- Spanish: Innato
- Genre: Psychological thriller; Crime thriller;
- Created by: Fran Carballal; Enrique Lojo;
- Directed by: Lino Escalera; Inma Torrente;
- Starring: Elena Anaya; Imanol Arias;
- Countries of origin: Spain; United States;
- Original language: Spanish

Production
- Executive producers: César Benítez; Emilio Amaré; Álvaro Benítez; Fran Carballal; Dan March; Carrie Stein;
- Production companies: Plano a Plano Bilbao; Innato, La Serie AIE; Dynamic Television;

Original release
- Network: Netflix
- Release: 23 December 2025

= Innate (TV series) =

Spanish television series

Innate (Innato) is a psychological crime thriller television series created by Fran Carballal and Enrique Lojo. It stars Elena Anaya and Imanol Arias.

== Plot ==
After pulling through a traumatic childhood and remaking her life with a new identity, psychologist Sara sees her life upended upon the release from jail of her father Félix Garay, the serial murderer known as 'the Diesel Killer', as a new series of murders mirroring those from the past is unleashed.

== Production ==
Innate was created by Fran Carballal and Enrique Lojo. The series was produced by Plano a Plano's Basque subsidiary Plano a Plano Bilbao and Innato, La Serie AIE alongside Dynamic Television.

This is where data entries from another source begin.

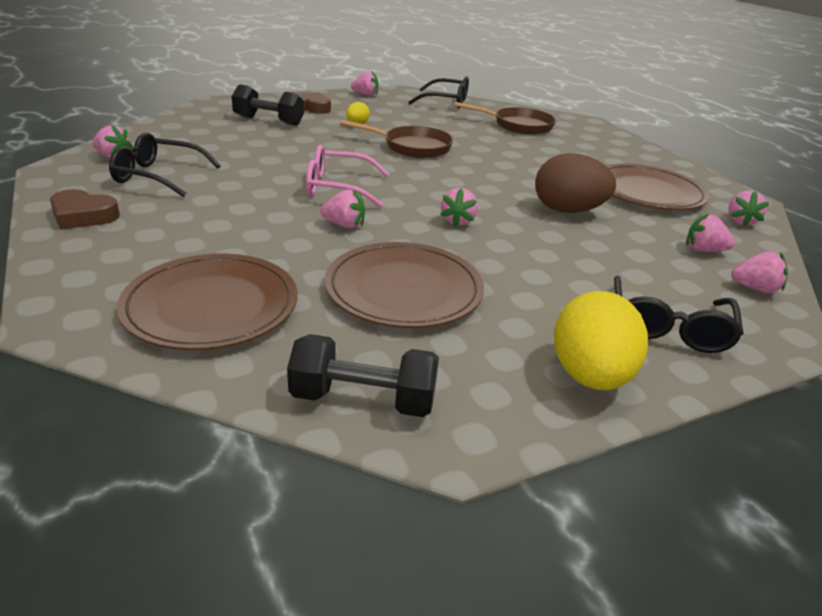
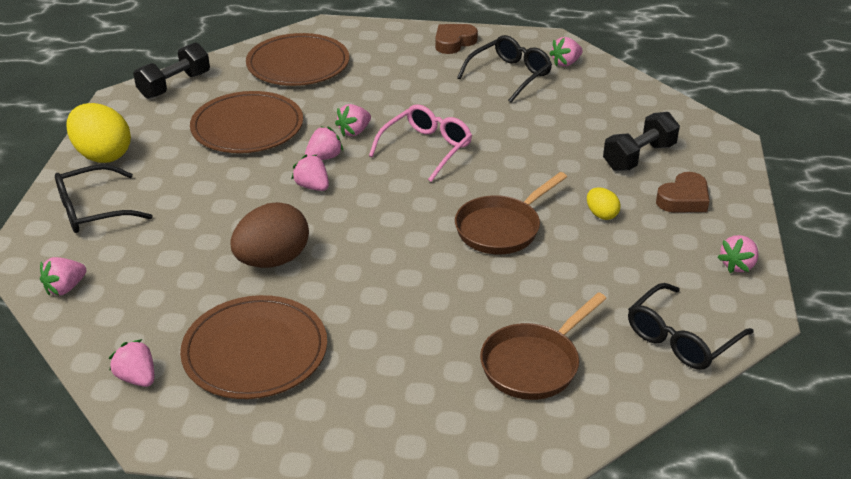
camera: 125 degrees right, 5 degrees up
(668, 327) = (93, 210): black glasses -> black glasses turned 75 degrees counterclockwise
(704, 250) = (132, 302): pink strawberry -> pink strawberry (324, 157)

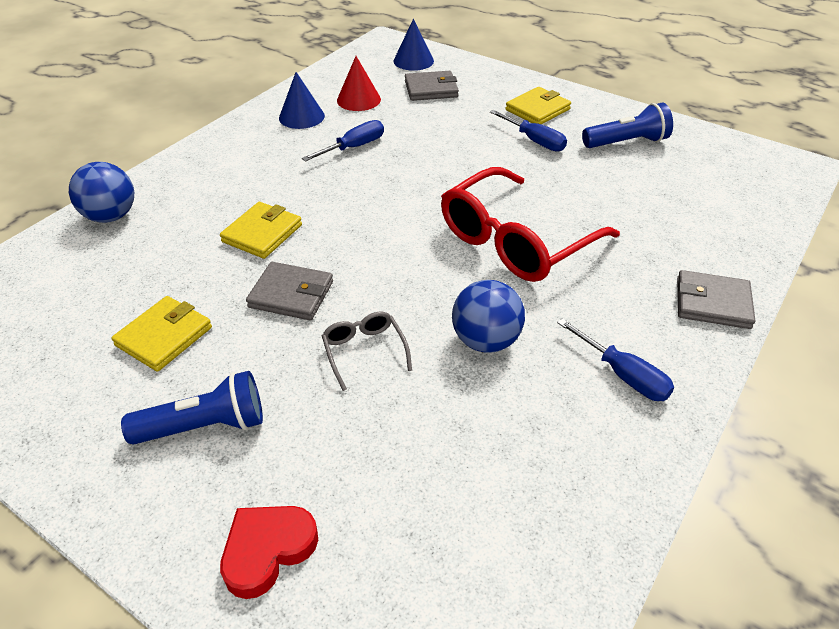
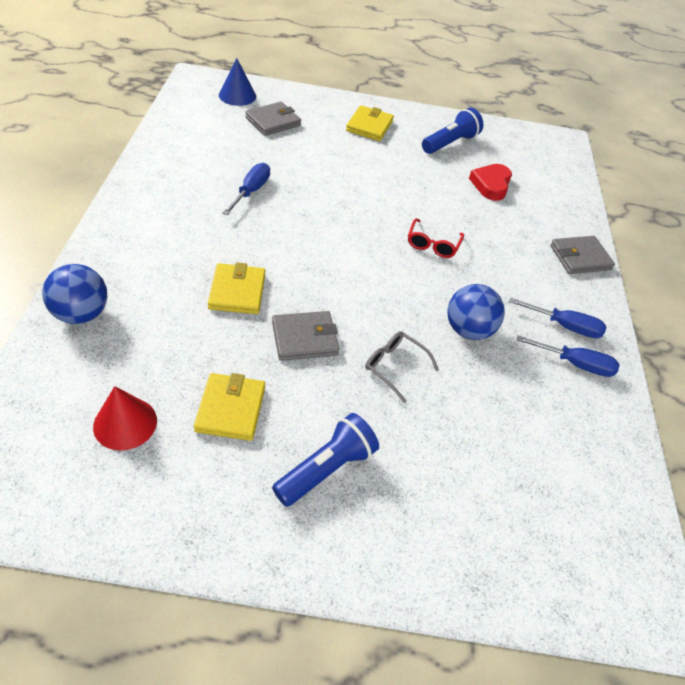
camera: 35 degrees left, 5 degrees up
(267, 550) = (444, 538): red heart -> red heart (491, 185)
(301, 117) = (181, 170): blue cone -> none
(358, 100) = (219, 143): red cone -> red cone (125, 423)
(516, 241) = (432, 244): red glasses -> red glasses, size x0.45
(534, 141) = (386, 155): blue screwdriver -> blue screwdriver (574, 364)

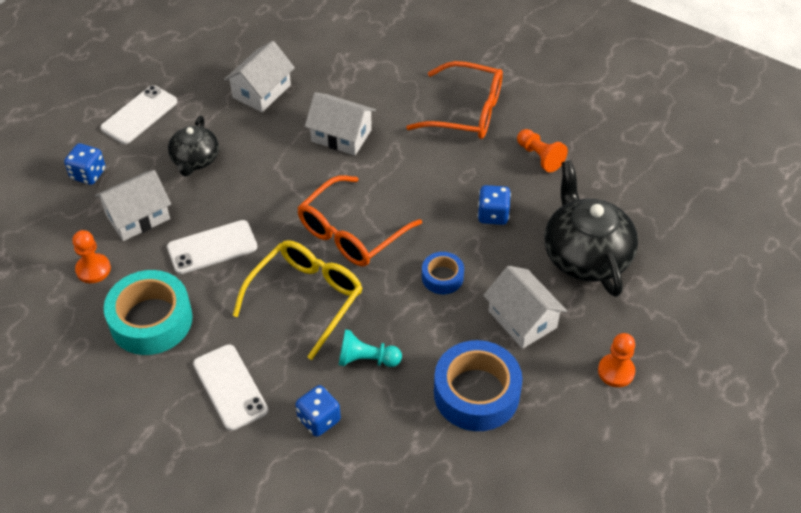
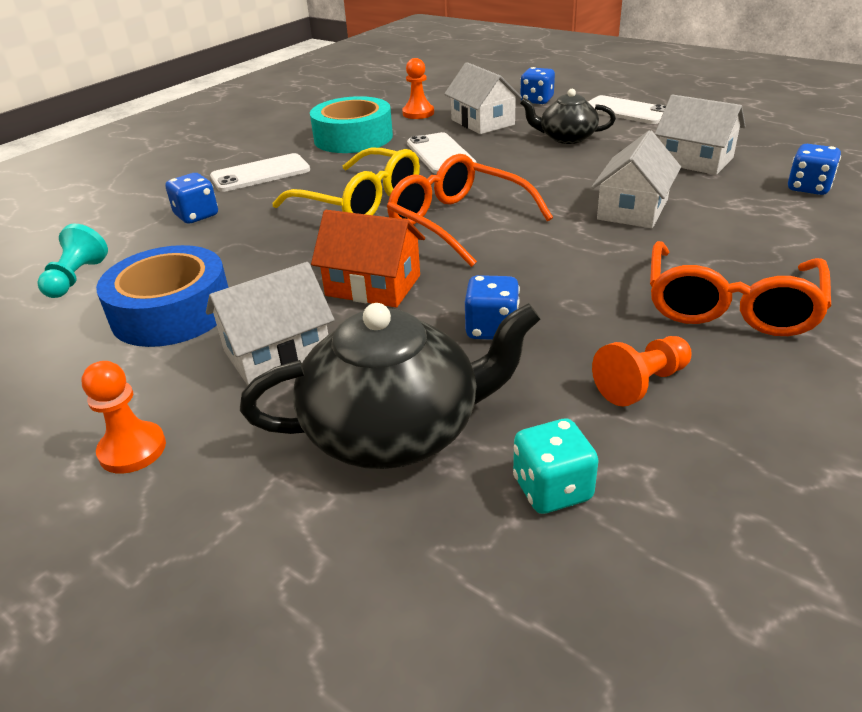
camera: 95 degrees right, 15 degrees down
(319, 46) = (808, 188): none -> blue dice
(366, 359) = (261, 238): turquoise pawn -> turquoise pawn (76, 278)
(442, 277) = (373, 285): blue tape -> orange house
(618, 196) = (552, 489): none -> turquoise dice

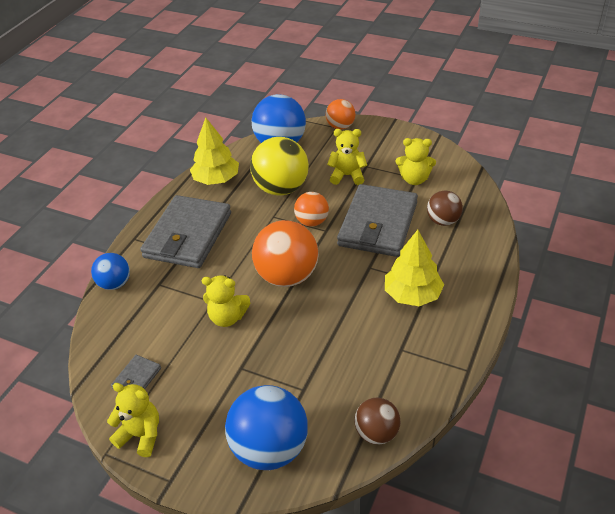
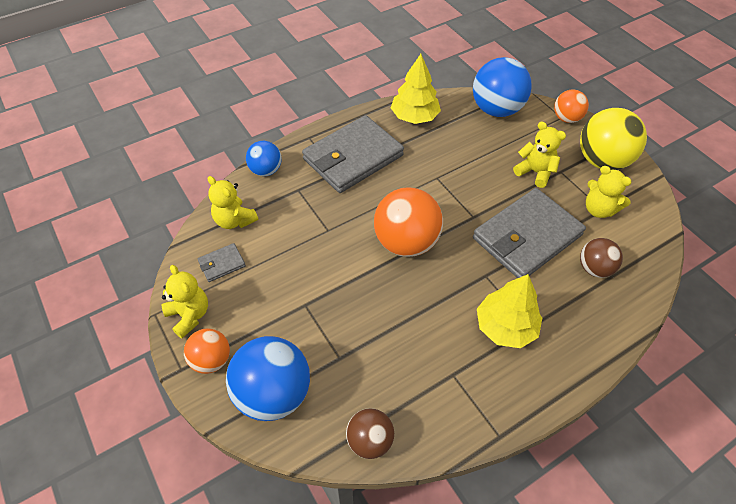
camera: 30 degrees right, 10 degrees up
(227, 317) = (328, 252): yellow teddy bear -> yellow teddy bear (234, 220)
(281, 188) = (464, 154): yellow ball -> yellow ball (602, 161)
(312, 222) = (467, 201): orange ball -> orange ball (211, 360)

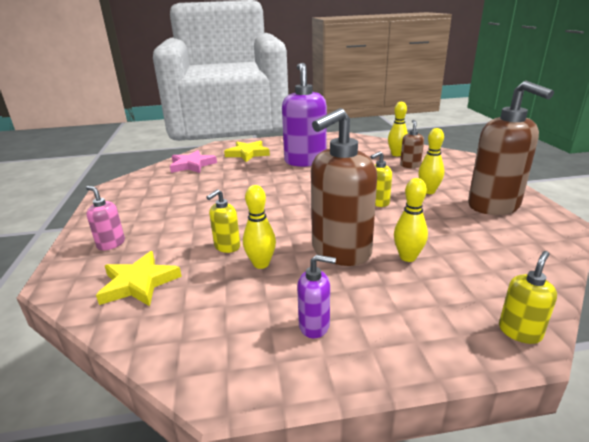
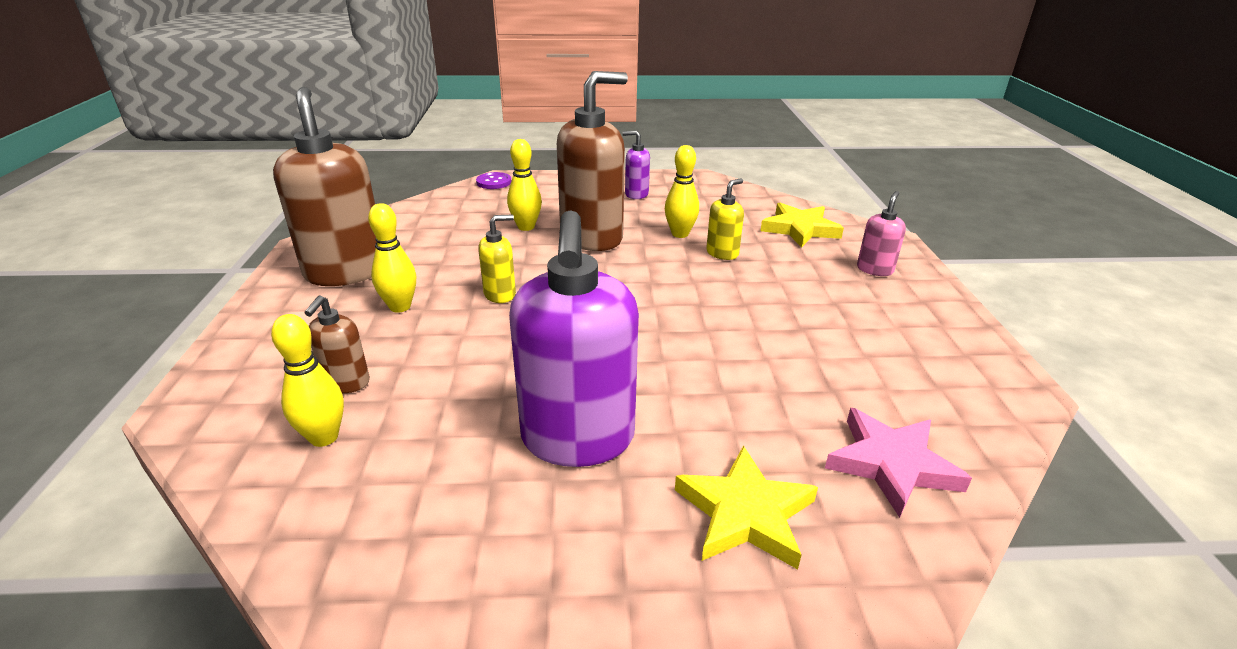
camera: 175 degrees left, 5 degrees up
(111, 244) = (874, 269): pink soap dispenser -> pink soap dispenser turned 105 degrees counterclockwise
(519, 332) = (494, 182): yellow soap dispenser -> purple button

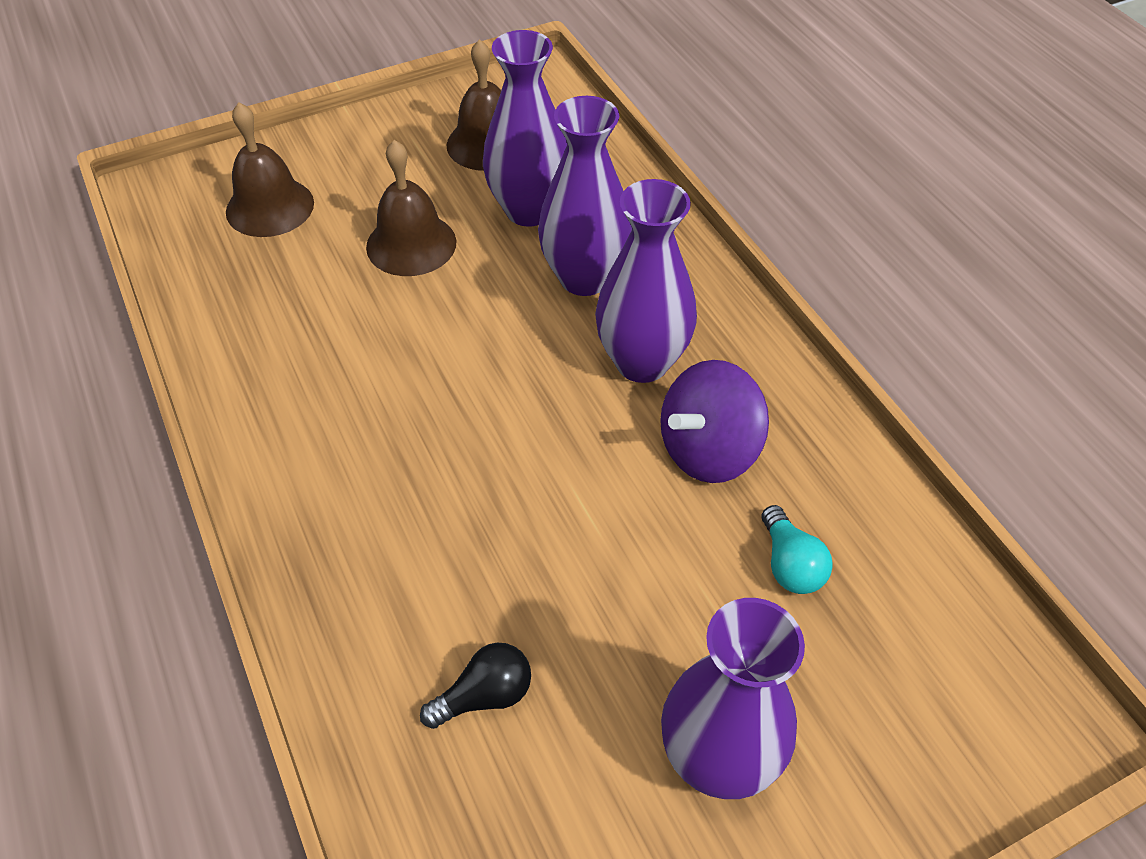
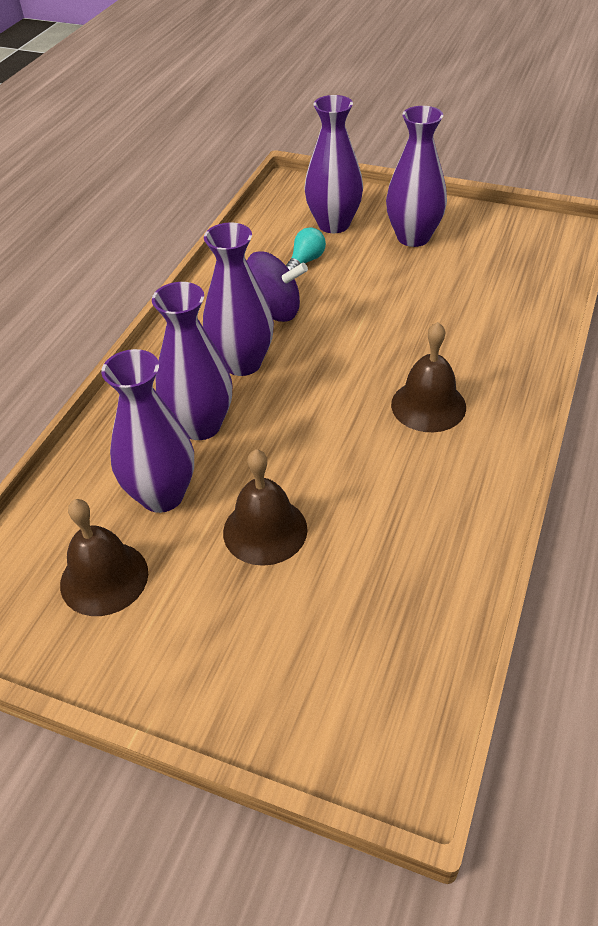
camera: 130 degrees left, 5 degrees down
(270, 207) = (325, 655): brown bell -> brown bell (428, 405)
(484, 696) = (480, 298): black light bulb -> none
(863, 681) = (334, 224): none -> purple vase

Shooting locations in Álava included the Vitoria-Gasteiz City Hall, Kuartango, the Miñano Tech Park, Maeztu, and Urturi.

== Release ==
Netflix acquired the rights for a Spanish streaming window, releasing the series on 23 December 2025. Hulu acquired U.S. rights to the series.

== Reception ==
Raquel Hernández Luján of HobbyConsolas gave the series a 73 point score, declaring it "very adictive" and "with great performances", particularly Anaya's and Arias'.